_Texte fourni:_
À PROPOS

Avant de dessiner Paris, Dominique Corbasson griffait des tissus d'ameublement et de vêtements pour enfants. Née en 1958, l’artiste a travaillé en France pour Habitat et Les Galeries Lafayette, ou au Japon pour Ropé mademoiselle et Tokyu Primo, avant de s’imposer dans l’illustration. D’un coup de crayon dépouillé et expressif, proche de l’innocence de Sempé, elle pose un regard désarmant sur la vie des Parisiens et des Parisiennes. Son œil se promène dans la ville et la métamorphose en petites gouttes de couleurs expressives.
La femme peintre compose de véritables hymnes poétiques à la vitalité urbaine. Elle oxygène les esprits citadins à touches légères d’aquarelle bleue ou verte. Dominique Corbasson ne connaît pas la grisaille. Dans ses toiles, même le noir et blanc se montre joyeux. Ses dessins sont régulièrement publiés dans Figaro Madame, Cosmopolitan, Psychologies, Bayard Presse, Maison Magazine… La publicité et la mode s’arrachent son talent, de Chanel,  Caspari ou Le Crillon, aux Huîtres Gillardeau. Elle expose à Genève, à Tokyo, illustre des livres pour enfants et des romans comme Dur, dur d’être top model ! de Michel Amelin  ou Le camembert volant de Jean-Philippe Arrou-Vignod. Dominique Corbasson a aussi signé la bande dessinée des irrésistibles Sœurs Corbi, les jumelles détectives.

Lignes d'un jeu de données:
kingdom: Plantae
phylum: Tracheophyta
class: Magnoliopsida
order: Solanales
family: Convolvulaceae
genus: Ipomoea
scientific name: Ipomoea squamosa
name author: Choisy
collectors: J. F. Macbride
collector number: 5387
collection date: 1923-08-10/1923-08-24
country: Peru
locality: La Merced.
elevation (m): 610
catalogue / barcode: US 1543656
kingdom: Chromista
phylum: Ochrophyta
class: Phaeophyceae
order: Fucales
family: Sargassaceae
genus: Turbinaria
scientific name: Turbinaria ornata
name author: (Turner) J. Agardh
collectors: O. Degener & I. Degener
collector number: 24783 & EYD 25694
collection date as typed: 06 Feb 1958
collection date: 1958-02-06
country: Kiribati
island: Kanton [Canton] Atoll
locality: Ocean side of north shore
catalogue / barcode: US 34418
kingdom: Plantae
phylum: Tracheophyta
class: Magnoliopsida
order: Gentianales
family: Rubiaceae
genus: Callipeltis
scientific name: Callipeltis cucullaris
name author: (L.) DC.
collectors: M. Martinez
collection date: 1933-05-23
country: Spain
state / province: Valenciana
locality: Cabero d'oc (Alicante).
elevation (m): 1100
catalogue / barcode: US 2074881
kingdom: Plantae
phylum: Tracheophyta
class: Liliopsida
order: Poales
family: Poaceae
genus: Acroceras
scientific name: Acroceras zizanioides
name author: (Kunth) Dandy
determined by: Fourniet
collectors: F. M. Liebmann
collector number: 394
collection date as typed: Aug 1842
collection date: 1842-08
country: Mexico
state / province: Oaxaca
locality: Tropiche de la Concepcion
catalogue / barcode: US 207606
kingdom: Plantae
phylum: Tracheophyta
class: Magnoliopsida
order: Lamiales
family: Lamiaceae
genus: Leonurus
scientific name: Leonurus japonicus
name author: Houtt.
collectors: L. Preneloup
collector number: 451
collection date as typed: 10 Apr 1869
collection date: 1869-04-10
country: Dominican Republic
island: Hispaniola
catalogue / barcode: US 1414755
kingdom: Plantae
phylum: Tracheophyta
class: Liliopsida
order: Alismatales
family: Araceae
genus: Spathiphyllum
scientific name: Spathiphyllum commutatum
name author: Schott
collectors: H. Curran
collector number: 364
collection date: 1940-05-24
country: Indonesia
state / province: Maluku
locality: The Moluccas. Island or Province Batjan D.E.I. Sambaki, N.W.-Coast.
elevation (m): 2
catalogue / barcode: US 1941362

_Consigne:_ Prolongez le texte consacré à l'illustratrice Dominique Corbasson en reprenant après sa dernière phrase. Les lignes ne jouent aucun rôle ici.

_Votre réponse:_
Dominique Corbasson recompose la réalité en sensations fugaces. Les grandes villes du monde sont ses muses. Outre sa ville lumière, elle peint Tokyo ou San Francisco avec un art prodigieux du reflet. Ce ne sont pas tant les monuments ni l’architecture qui l’inspirent mais plutôt le va-et-vient des parcs, des squares… des silhouettes élégantes qu’elle emprisonne de quelques traits colorés à peine esquissés. La vie fourmille sous son pinceau, noyée dans l’immensité des métropoles.